ADB is working with GS1, the global non-profit federation that handles the barcodes that currently adorn more than two billion products worldwide, to see if information can be embedded in bar/QR codes to help monitor and verify labor and environmental standards throughout the supply chain. GS1 has more than two million companies and organizations as its members and is now working toward simplifying the complicated tangle of certificates and recognitions involved in those standards, using upgraded QR codes that link to various standards reporting.
Other issues that can be addressed by focusing on trade and supply chains include gender equity in the workplace and better inclusion for people with disabilities. We have efforts aimed at those goals as well.

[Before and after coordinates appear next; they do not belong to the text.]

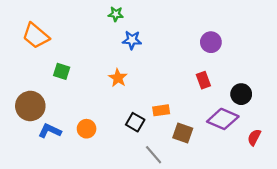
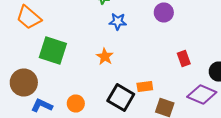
purple circle: (211, 42) -> (164, 12), moved
green square: (62, 71) -> (53, 50), size x1.8
black square: (135, 122) -> (121, 98), size x1.5

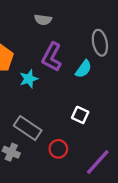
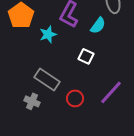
white square: (80, 115) -> (86, 56), moved
purple line: (98, 162) -> (111, 92), moved

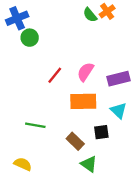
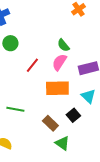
green semicircle: (90, 15) -> (63, 45), moved
green circle: (30, 38) -> (10, 43), moved
black square: (101, 132) -> (73, 115), turned -32

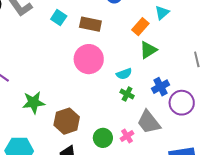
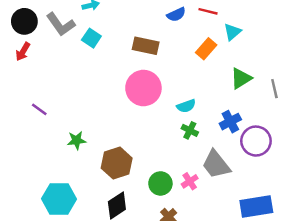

The pandemic exposed the weaknesses in global trade and supply chains. Fixing those weaknesses gives us the opportunity to get a step ahead on issues that we must face for the good of the planet. While closing market gaps for trade finance remains an important objective for ADB’s Trade and Supply Chain Finance Program, we’ve come to understand, at least partly through COVID-19-related lessons, the importance of broadening our mandate to address core issues.
We’re at a defining moment in the history of trade and supply chains, one that requires a bold move into the future when the trade and supply-chain industry will be key to solving core issues affecting the global conversation about where we need to go. Working with our global partners, our objective is to make global trade and supply chains green, resilient, transparent, inclusive and socially responsible. These are daunting challenges but also exciting opportunities.
References
1 ICC: “2021 ICC Trade Register Report: Global risks in trade finance.”
2 McKinsey: “Starting at the source: Sustainability in supply chains,” November 11, 2016.
3Asian Development Bank: Trade and Supply Chain Finance Program (TSCFP).
4 ICC: The ICC Digital Standards Initiative.